政府は6月13日(火)、2023年版の観光白書を閣議決定した

 政府は6月13日(火)、2023年版の観光白書を閣議決定した。観光立国推進基本法に基づき、毎年国会に提出している。23年版は3部構成。国内外の観光の動向を分析し、観光需要は新型コロナ禍から回復傾向にあるとした。一方で、観光業の生産性の低さや人材不足といった構造的課題が顕在化していると指摘。観光産業の「稼ぐ力」を強化することが喫緊の課題として、提言を示した。

 

観光GDPから分析 稼げる産業への変革

 第1部第3章では、観光分野における「稼ぐ力」の現状と課題について、観光付加価値額(観光GDP)に着目。国内で生産した観光サービスのうち付加価値額をみたとき、日本の観光GDP額は19年で11兆2000億円となり、新型コロナ感染拡大前まで着実に増加してきたが、経済全体に占める比率は2・0%に留まり、先進7カ国(G7)平均の4・0%と大きな差が付いた。

 従事者1人当たりの付加価値額(TSAベース)は、日本は全産業の806万円に対して、観光産業他は491万円、宿泊業は534万円と相対的に低い値となった。

 宿泊業では、米国が976万円と顕著に高く、次いで、スペインが709万円、イタリアが690万円と高水準だった。

 こうした国際比較から、「日本は観光の付加価値額や経済全体に占める割合が低位。付加価値を高め、『稼げる産業』への変革に向け、売上高の増加が課題だ」との認識を示した。

 

25年に目指す姿 持続可能な観光へ

 今後の観光では、質を重視した観光地の稼ぐ力を実現し、地域社会・経済の持続可能性が重要であるとした。

 国内外の旅行者にとっても、地域に根付いた自然や文化、地場産業などの「暮らし」に関わるコンテンツが、魅力的な体験として価値が高いものだとされている。

 政府は、住民・異業種が参画して、地域のストーリーを磨き上げ、付加価値の高い体験型観光商品を造成することで、滞在魅力を高め、地域への観光消費を住民の雇用と所得、地域の税収に還元し循環していく「持続可能な観光地域づくり」が期待されるとした。
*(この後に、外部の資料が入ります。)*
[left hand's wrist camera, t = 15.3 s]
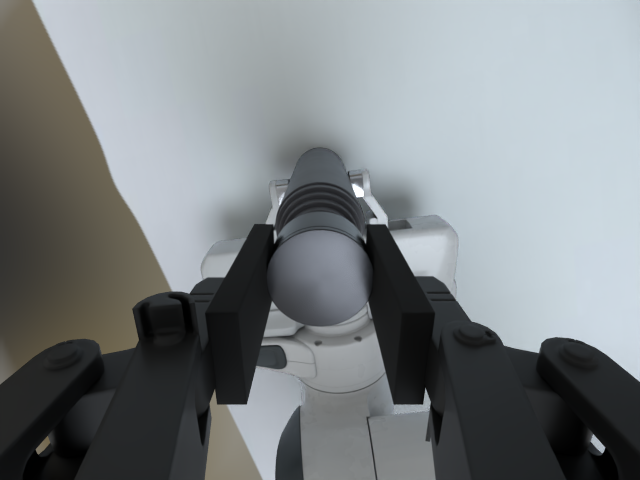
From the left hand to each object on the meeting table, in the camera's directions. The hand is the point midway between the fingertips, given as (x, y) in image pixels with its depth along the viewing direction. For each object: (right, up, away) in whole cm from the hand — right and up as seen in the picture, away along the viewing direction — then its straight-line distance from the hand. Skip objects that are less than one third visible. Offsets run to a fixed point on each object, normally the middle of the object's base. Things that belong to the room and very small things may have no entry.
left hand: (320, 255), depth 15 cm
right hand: (0, +6, +12) cm, 13 cm away
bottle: (0, +7, +18) cm, 20 cm away
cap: (0, -1, -2) cm, 2 cm away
 23年度は、「持続可能な観光地域づくり戦略」「インバウンド回復戦略」「国内交流拡大戦略」の3つの柱で施策を講じ、25年にはコロナ前より進んだカタチで観光が復活していることや、日本が世界的潮流を捉えた観光地として脚光を浴び、「持続可能な観光」の先進地として注目されることを目指す。